**WORK TO BE COMPLETED**
Print every line below character for character, and leave the pictures out.

─── RAW DATA ───

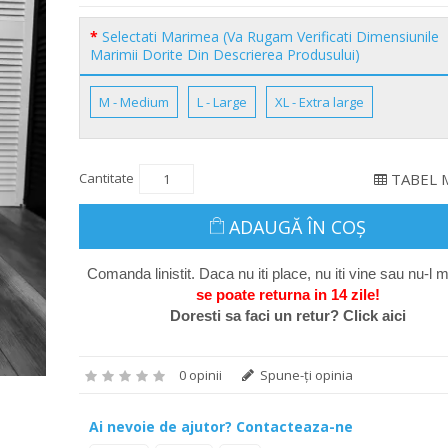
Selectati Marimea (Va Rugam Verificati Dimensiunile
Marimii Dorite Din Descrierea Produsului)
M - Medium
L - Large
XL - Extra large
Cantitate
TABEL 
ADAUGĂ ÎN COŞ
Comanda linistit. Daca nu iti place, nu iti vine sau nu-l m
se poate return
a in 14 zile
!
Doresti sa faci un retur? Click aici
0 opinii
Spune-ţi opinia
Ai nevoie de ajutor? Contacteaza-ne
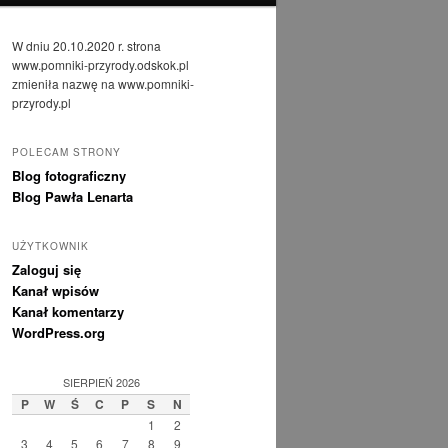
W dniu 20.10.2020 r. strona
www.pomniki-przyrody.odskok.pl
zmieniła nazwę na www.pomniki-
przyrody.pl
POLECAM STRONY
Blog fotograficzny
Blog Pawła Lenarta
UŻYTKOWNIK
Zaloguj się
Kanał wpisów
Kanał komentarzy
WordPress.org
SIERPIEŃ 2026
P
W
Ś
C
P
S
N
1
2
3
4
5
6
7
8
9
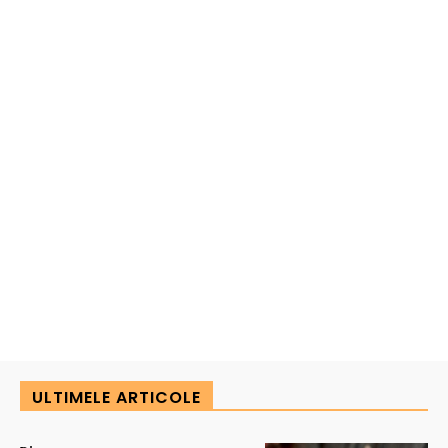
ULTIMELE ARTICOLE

───

**REPLY TO THE TASK**
Selectati Marimea (Va Rugam Verificati Dimensiunile
Marimii Dorite Din Descrierea Produsului)
M - Medium
L - Large
XL - Extra large
Cantitate
TABEL 
ADAUGĂ ÎN COŞ
Comanda linistit. Daca nu iti place, nu iti vine sau nu-l m
se poate return
a in 14 zile
!
Doresti sa faci un retur? Click aici
0 opinii
Spune-ţi opinia
Ai nevoie de ajutor? Contacteaza-ne
W dniu 20.10.2020 r. strona
www.pomniki-przyrody.odskok.pl
zmieniła nazwę na www.pomniki-
przyrody.pl
POLECAM STRONY
Blog fotograficzny
Blog Pawła Lenarta
UŻYTKOWNIK
Zaloguj się
Kanał wpisów
Kanał komentarzy
WordPress.org
SIERPIEŃ 2026
P
W
Ś
C
P
S
N
1
2
3
4
5
6
7
8
9
ULTIMELE ARTICOLE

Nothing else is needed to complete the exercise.